Part III:  Wildcard:   Google Trends (1 point)

Note: We will work on this in class in the week after Thanksgiving.

First, pick any two rival companies, teams, or organizations.

Using  Google  Trends,  perform  a  side-by-side  comparison  for  these two terms that you are using.

Where do you see a difference in regional popularity among the terms?   (Note that you could  use the US map for this purpose, or you could use a world map and make country-to-country comparisons).   Include a screenshot of the map that you used to make this comparison. What might explain some of the regional differences that you see here? You don’t need to turn this into a research project, but just a search or two might be enough to answer this question.  A few sentences will be okay here (no need for citations).
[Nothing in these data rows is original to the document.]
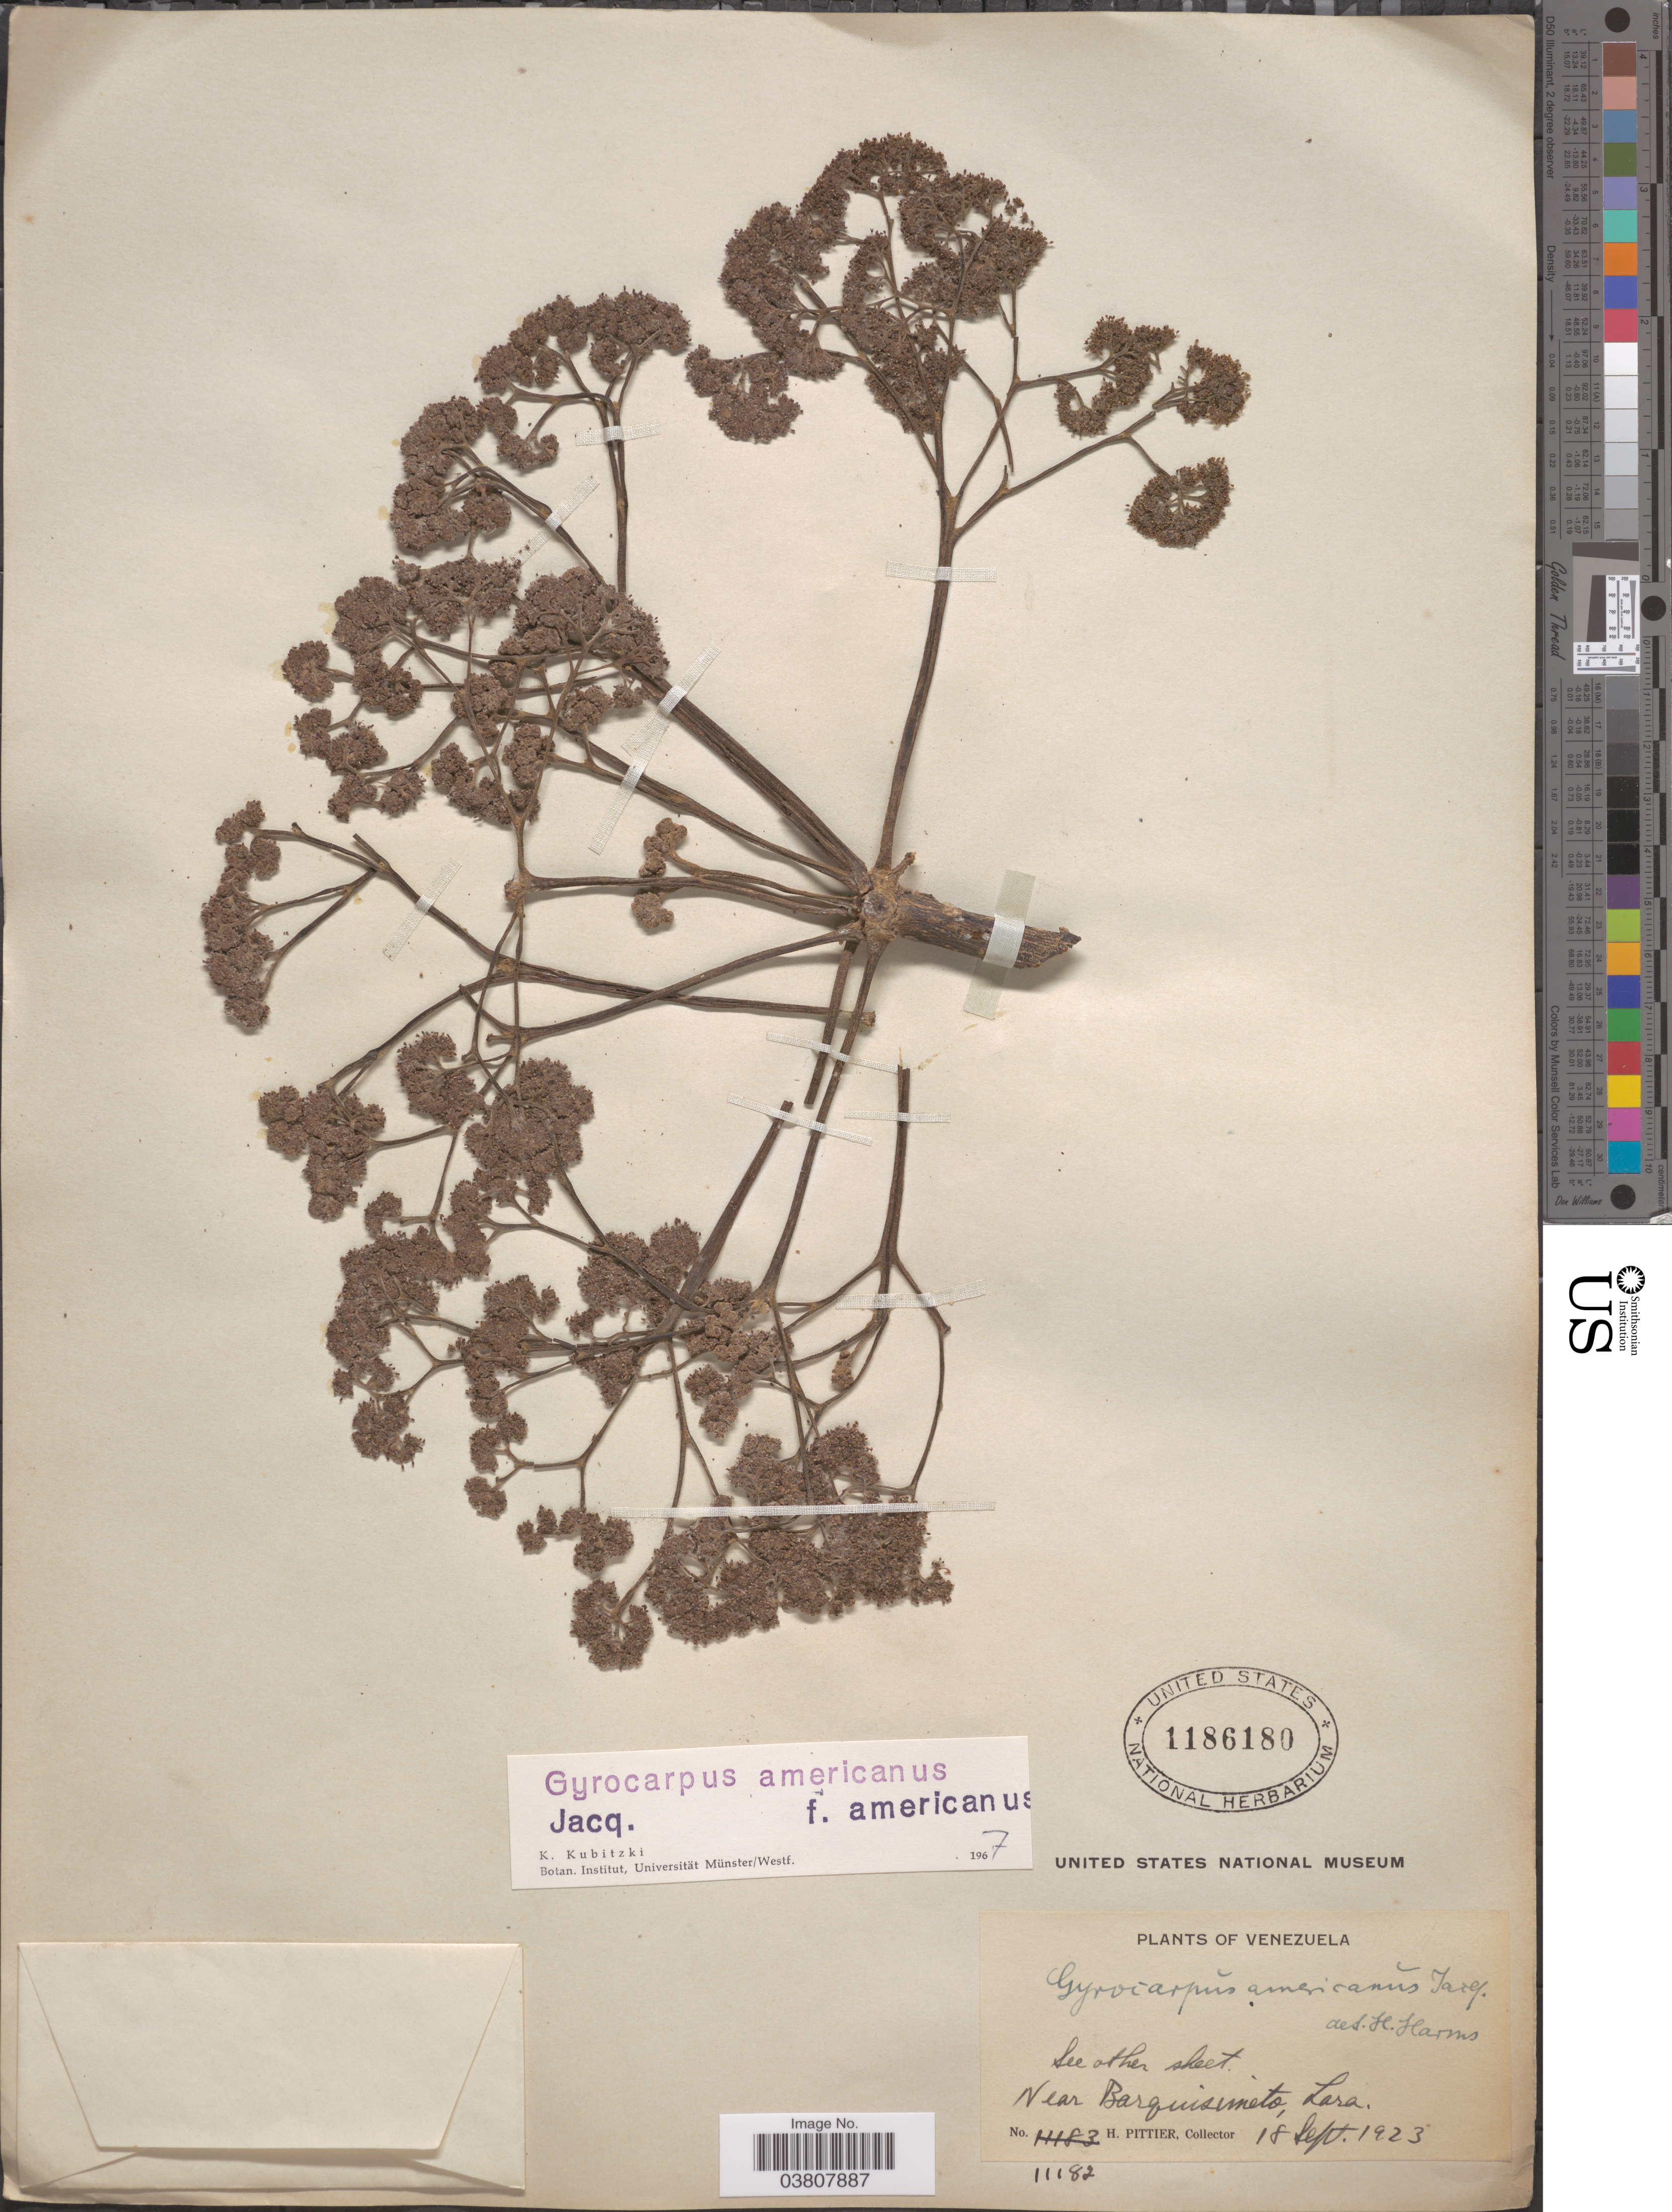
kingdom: Plantae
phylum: Tracheophyta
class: Magnoliopsida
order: Laurales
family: Hernandiaceae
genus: Gyrocarpus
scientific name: Gyrocarpus americanus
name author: Jacq.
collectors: H. F. Pittier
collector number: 11182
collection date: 1923-09-18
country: Venezuela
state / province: Lara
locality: Near Barquisimeto.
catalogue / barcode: US 1186180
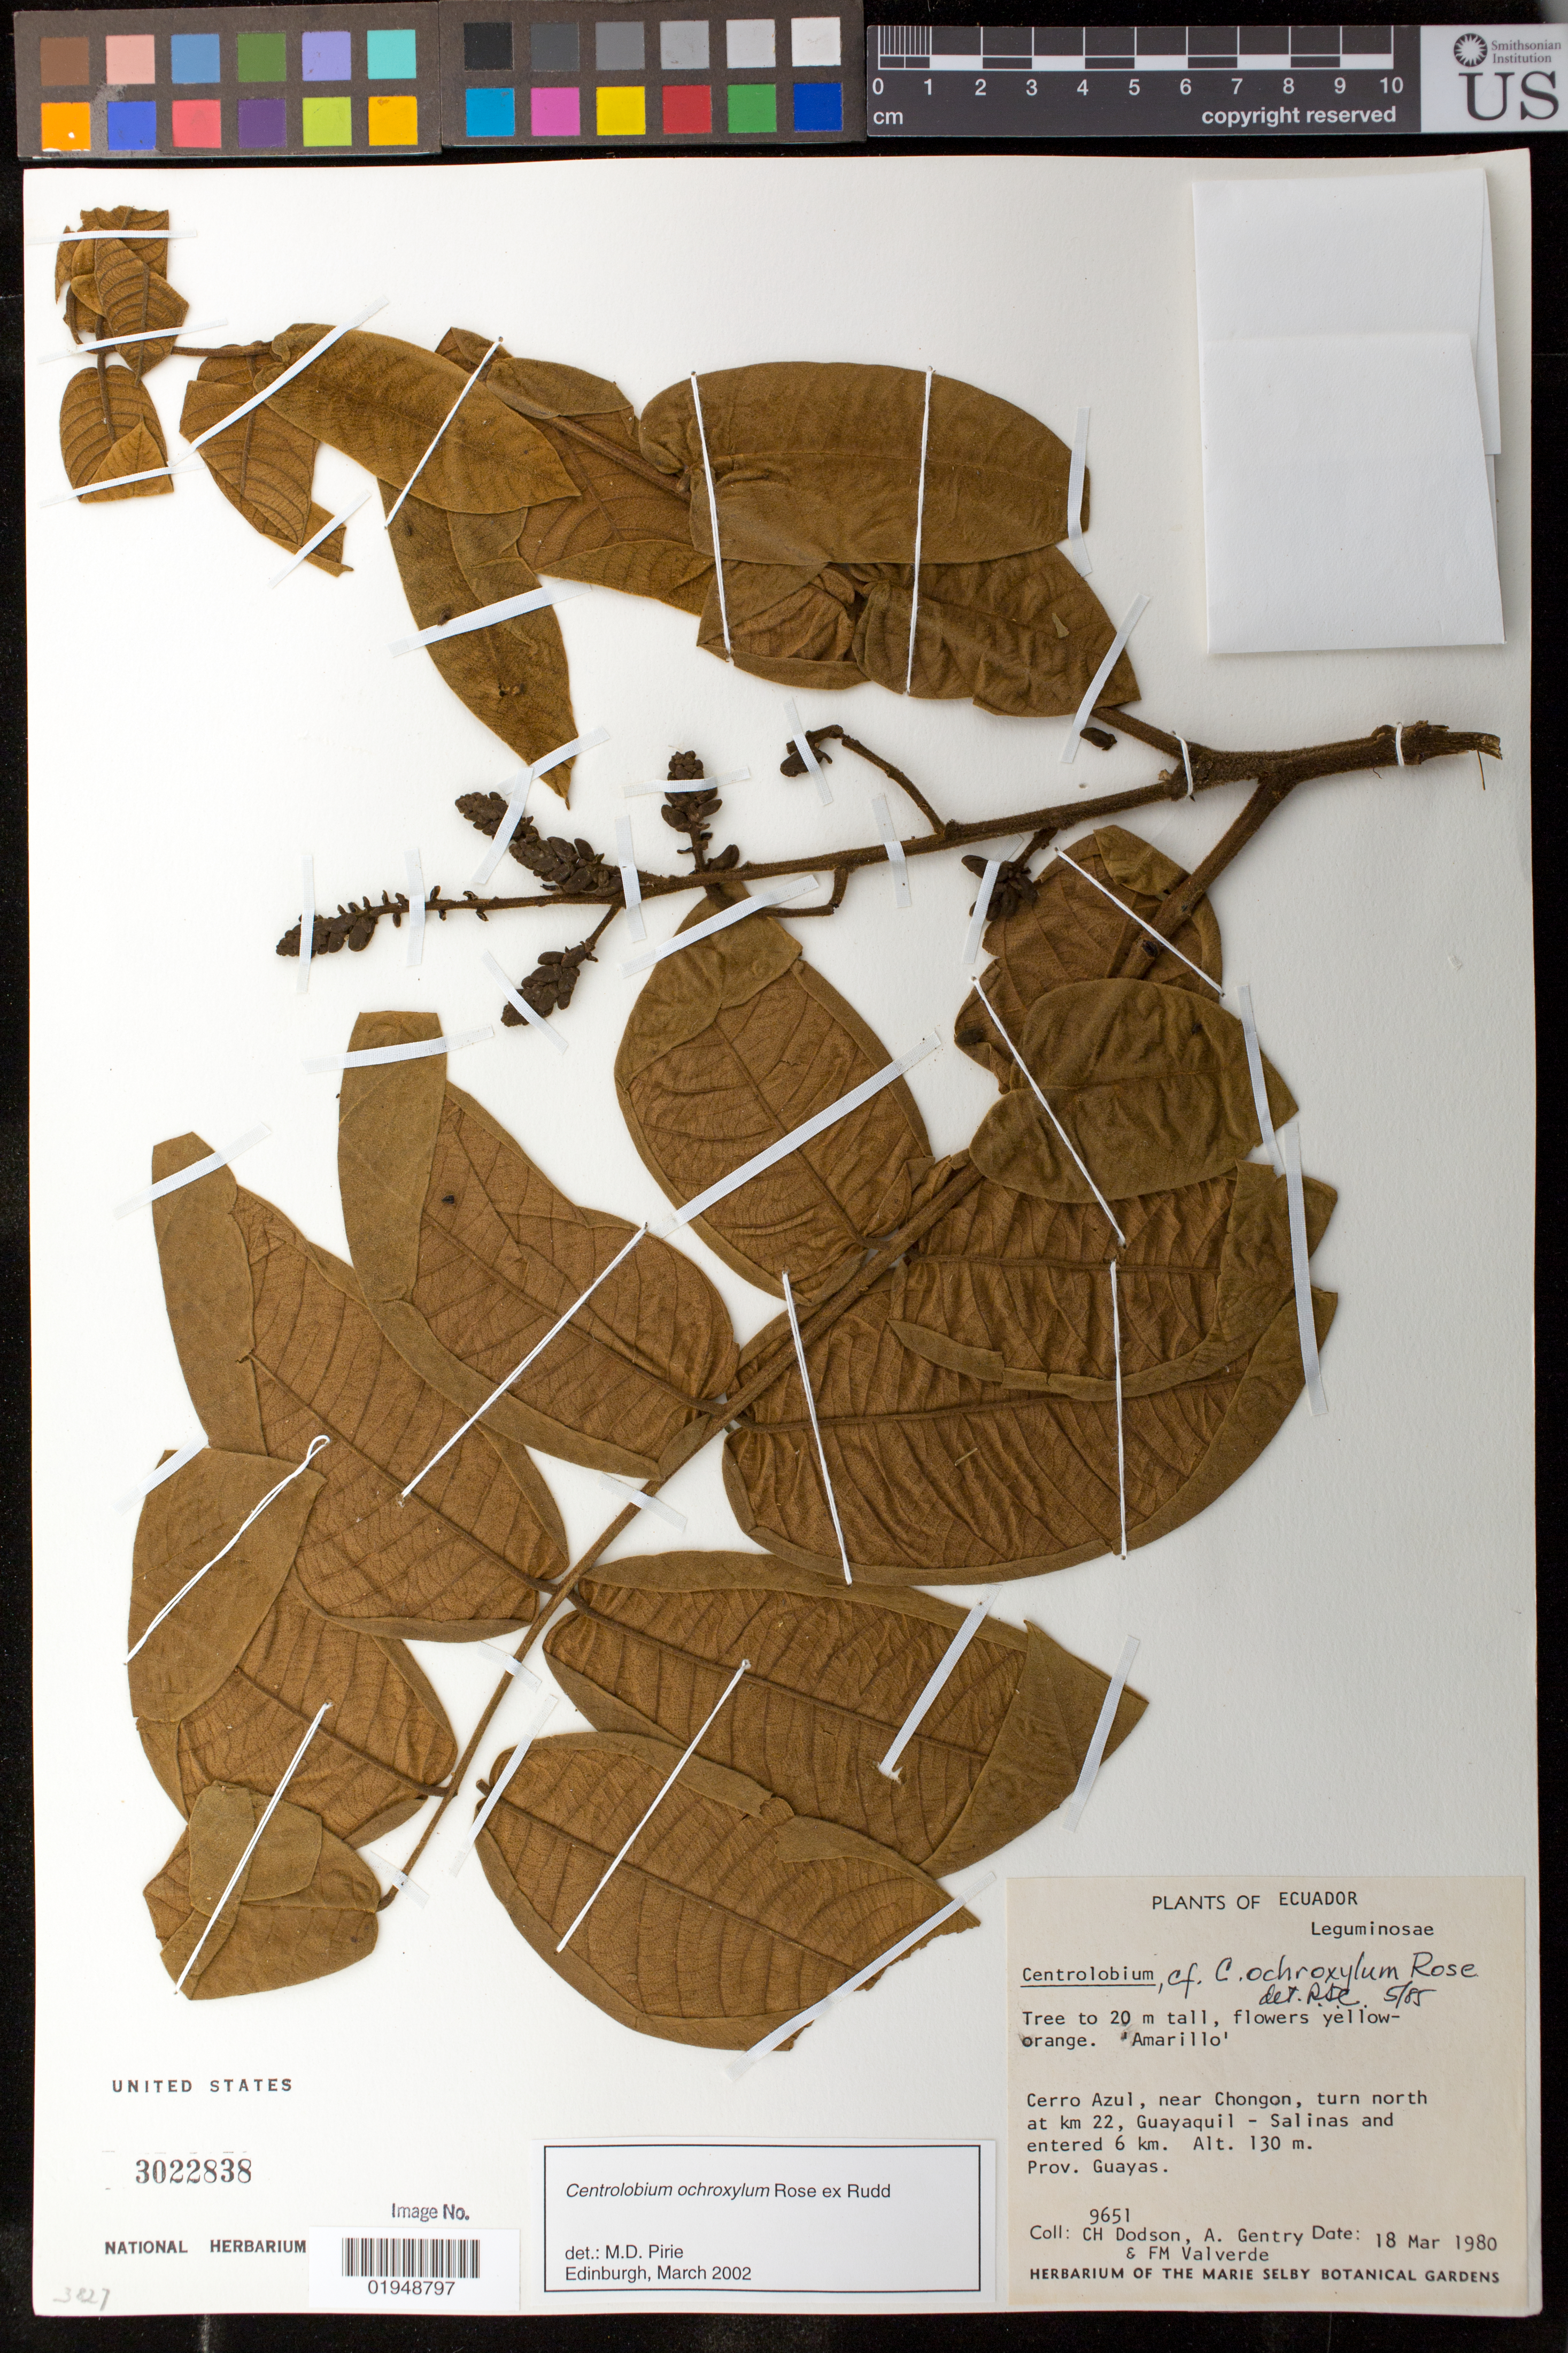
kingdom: Plantae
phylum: Tracheophyta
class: Magnoliopsida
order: Fabales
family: Fabaceae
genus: Centrolobium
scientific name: Centrolobium ochroxylum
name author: Rose ex Rudd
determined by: Pirie, M. D., (U)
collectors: C. H. Dodson, A. H. Gentry & F. M. Valverde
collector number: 9651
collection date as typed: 18 Mar 1980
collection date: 1980-03-18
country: Ecuador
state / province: Guayas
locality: Cerro Azul, near Chongon, turn north at km 22, Guayaquil-Salinas and entered 6 km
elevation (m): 130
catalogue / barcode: US 3022838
Next, take a  look  at  related  queries.    Pick at  least one  related query for each of your two terms, and explore it a bit. What is this referring to? What’s the context here? For each of the terms, again, a few sentences will be sufficient, and you do not need citations.

Finally, how could Google Trends data be interesting and useful to a marketer? In your answer, reference at least *something* from your earlier findings that came from analysis of your terms (in other words, don’t just directly copy & paste this answer from chatGPT).